Young Australian’s are getting the short end of the stick when it comes to income growth compared to that of older Aussies, according to a new report. The government-run Productivity Commission found that between 2008 and 2018, the average real income of young people aged between 15-34 has been on a steady decline while older Australian’s incomes continue to increase.
Commissioner Catherine de Fontenay said that a higher retirement age paired with a lower starting wage led to a “lost decade” of wage growth for younger workers.
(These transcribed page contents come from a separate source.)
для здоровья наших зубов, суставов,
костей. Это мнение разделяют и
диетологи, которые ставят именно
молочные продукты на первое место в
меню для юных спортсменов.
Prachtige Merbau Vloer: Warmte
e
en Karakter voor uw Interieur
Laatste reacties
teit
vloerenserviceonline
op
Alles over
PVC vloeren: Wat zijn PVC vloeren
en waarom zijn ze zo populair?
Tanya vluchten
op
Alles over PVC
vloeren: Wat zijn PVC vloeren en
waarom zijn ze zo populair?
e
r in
This also means that younger workers entered the Covid-19 crisis at a disadvantage, with lower wages and often limited savings.
“Young people face discouraging prospects in a tough job market; and there is a danger they will simply give up on their aspirations as they take positions further down the jobs ladder,” she said.
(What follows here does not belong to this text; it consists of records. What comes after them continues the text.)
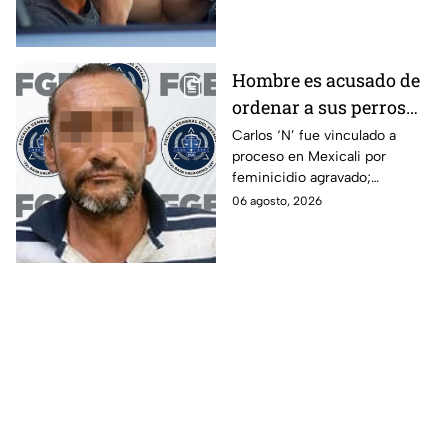
en Italia.
Hombre es acusado de
ordenar a sus perros
atacar a su hermana
Carlos ‘N’ fue vinculado a
proceso en Mexicali por
con discapacidad
feminicidio agravado;
auditiva en Mexicali; lo
autoridades señalan un
06 agosto, 2026
procesan por
presunto ataque contra su
feminicidio
hermana.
The data showed that income increases hadn’t slowed for those aged over 35 in the past decade as many were already in the workforce before the economy began reeling from the Global Financial Crisis (GFC) in 2008. After this, the labour market became more competitive as firms started offering lower wages and increasing part-time roles, and younger workers were the ones to bear the brunt of it all as the income divide worsened.
The report suggested that wage growth for majority of all workers under the age of 35 had flatlined between 2008 and 2018 regardless of education level, industry or occupation.
“It turns out that the ‘low wage growth’ story is essentially a story about people under 35,” she said. “If we look at average wage growth for those over 35, it hasn’t slowed.”
After the GFC, long-term unemployment and underemployment rose and government support decreased for students and young parents as eligibility for Youth Allowance and Family Tax Benefits tightened.
And to add salt to the wound, government benefits for young people are indexed to the Consumer Price Index which hasn’t shown any real growth in this period and notably dropped by a record 1.9 per cent in the June 2020 quarter. In contrast, the Age Pension for older Australians is indexed to wage rates which have grown 2.1 per cent in the March 2020 quarter, according to Australian Bureau of Statistics.
The report also found that more young people have been increasingly turning to the bank of mum or dad for help since 2008 with cash transfers going up and many young people choosing to save on living expenses by staying at home for longer.
“While these intra family transfers have helped cushion the fall in young people’s income, they have not been possible for all families, especially low income families,” de Fontenay said.
Going forward as the country tries to recover from the coronavirus pandemic, things are only expected to get worse for the under-35s. While those in the labour market following the GFC were able to fight off unemployment by finding part-time work in industries such as retail, hospitality and tourism, the same is not expected for the post-pandemic market as many of these industries have been the hardest hit and show no signs of immediate recovery.
“Evidence from the first three months of the crisis suggests that the workers in these sectors were primarily young, and on low wages,” the report read. “The Covid-19 recovery period may not see strong growth in those sectors, and therefore unemployment among the young could remain high for some time.”